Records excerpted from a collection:
------------
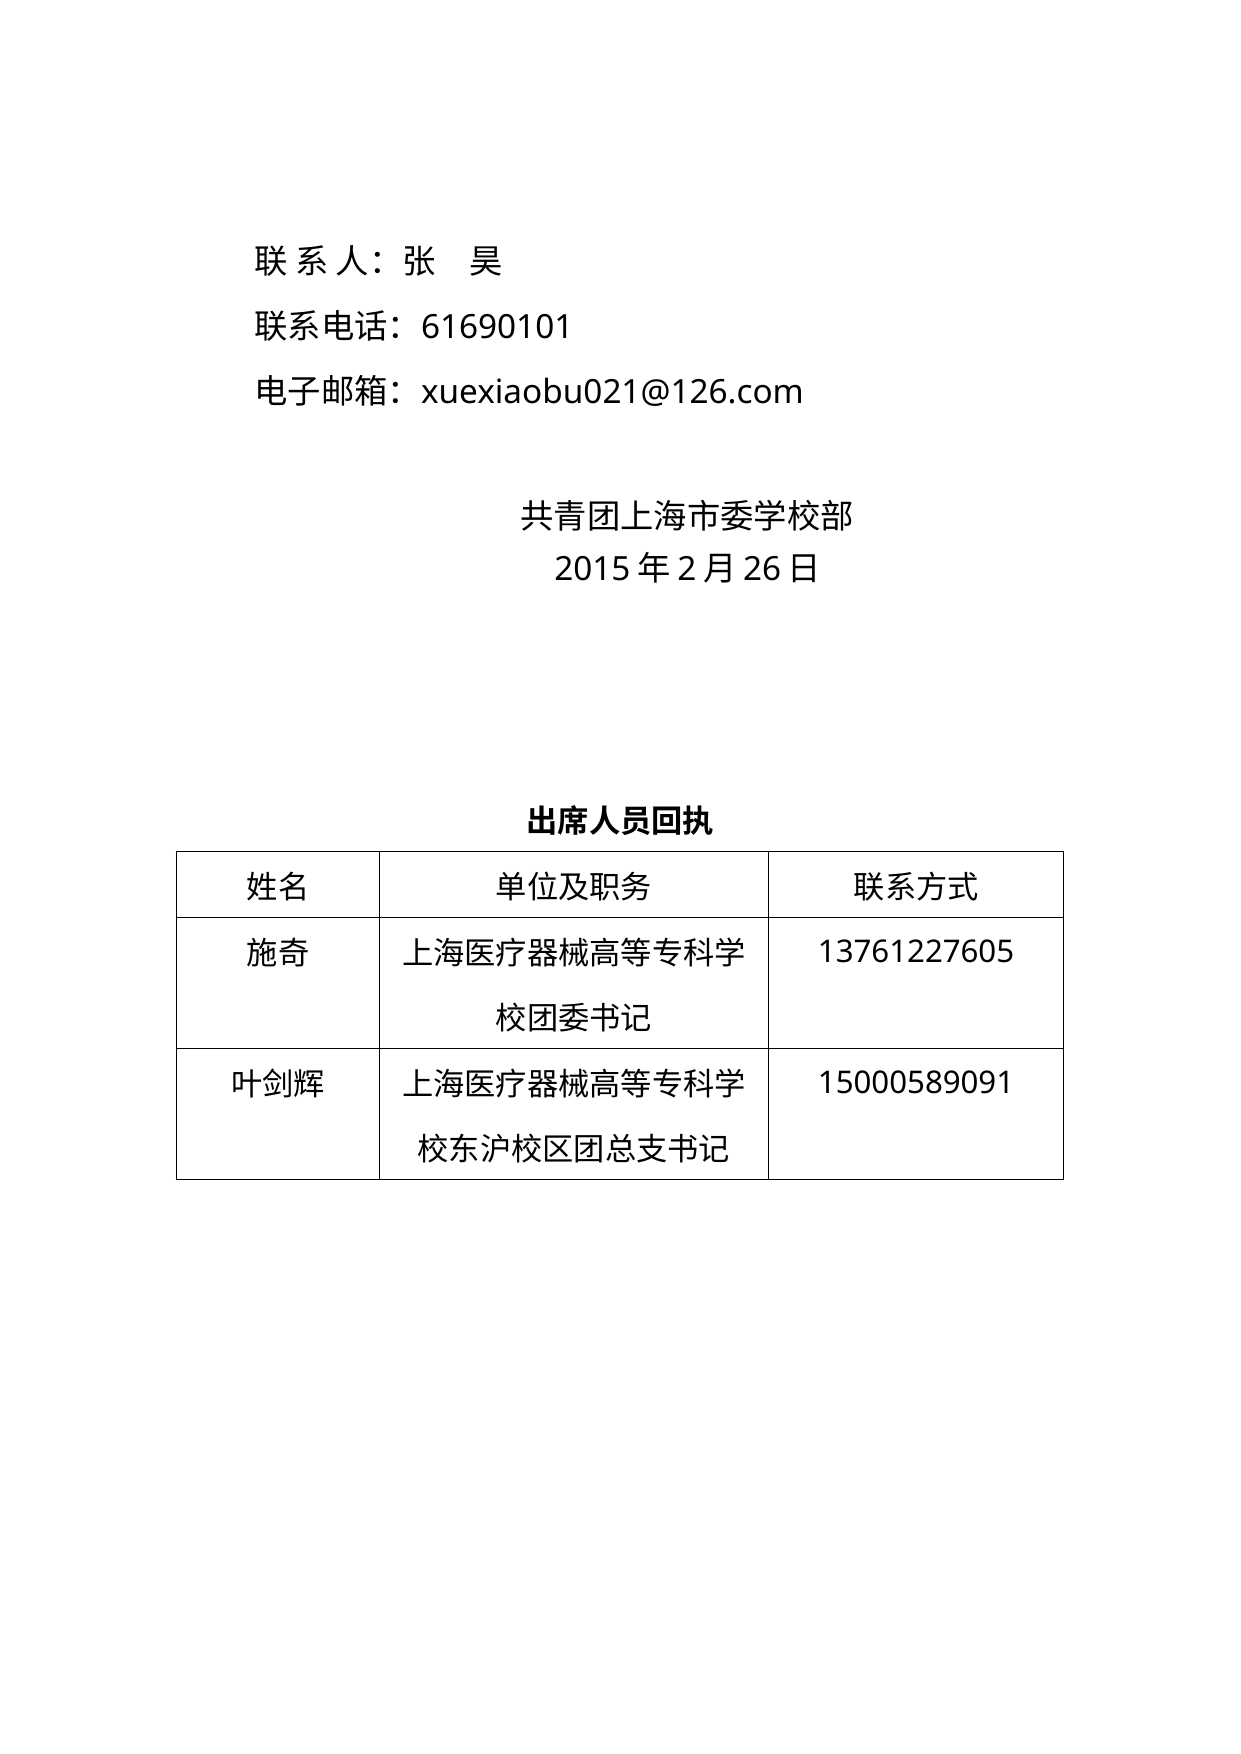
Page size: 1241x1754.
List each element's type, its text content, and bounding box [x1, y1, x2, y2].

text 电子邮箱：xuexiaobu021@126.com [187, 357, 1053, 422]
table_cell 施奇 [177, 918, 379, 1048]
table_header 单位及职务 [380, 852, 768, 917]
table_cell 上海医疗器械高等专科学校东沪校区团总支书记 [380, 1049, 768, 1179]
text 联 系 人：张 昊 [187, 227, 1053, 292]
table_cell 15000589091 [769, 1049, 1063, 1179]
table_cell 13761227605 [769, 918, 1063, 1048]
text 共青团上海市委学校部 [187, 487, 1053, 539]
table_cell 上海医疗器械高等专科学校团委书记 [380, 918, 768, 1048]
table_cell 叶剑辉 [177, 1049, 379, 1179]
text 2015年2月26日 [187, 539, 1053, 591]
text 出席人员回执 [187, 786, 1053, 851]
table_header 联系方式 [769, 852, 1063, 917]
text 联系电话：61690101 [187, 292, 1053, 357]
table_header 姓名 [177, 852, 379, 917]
------------
Exercise:
Please reproduce the records above exactly, omitting every picture.

Solution for this problem:
Page size: 1241x1754.
List each element's type, its text content, and bounding box [x1, y1, x2, y2].

text 电子邮箱：xuexiaobu021@126.com [187, 357, 1053, 422]
table_cell 施奇 [177, 918, 379, 1048]
table_header 单位及职务 [380, 852, 768, 917]
table_cell 上海医疗器械高等专科学校东沪校区团总支书记 [380, 1049, 768, 1179]
text 联 系 人：张 昊 [187, 227, 1053, 292]
table_cell 15000589091 [769, 1049, 1063, 1179]
table_cell 13761227605 [769, 918, 1063, 1048]
text 共青团上海市委学校部 [187, 487, 1053, 539]
table_cell 上海医疗器械高等专科学校团委书记 [380, 918, 768, 1048]
table_cell 叶剑辉 [177, 1049, 379, 1179]
text 2015年2月26日 [187, 539, 1053, 591]
text 出席人员回执 [187, 786, 1053, 851]
table_header 联系方式 [769, 852, 1063, 917]
text 联系电话：61690101 [187, 292, 1053, 357]
table_header 姓名 [177, 852, 379, 917]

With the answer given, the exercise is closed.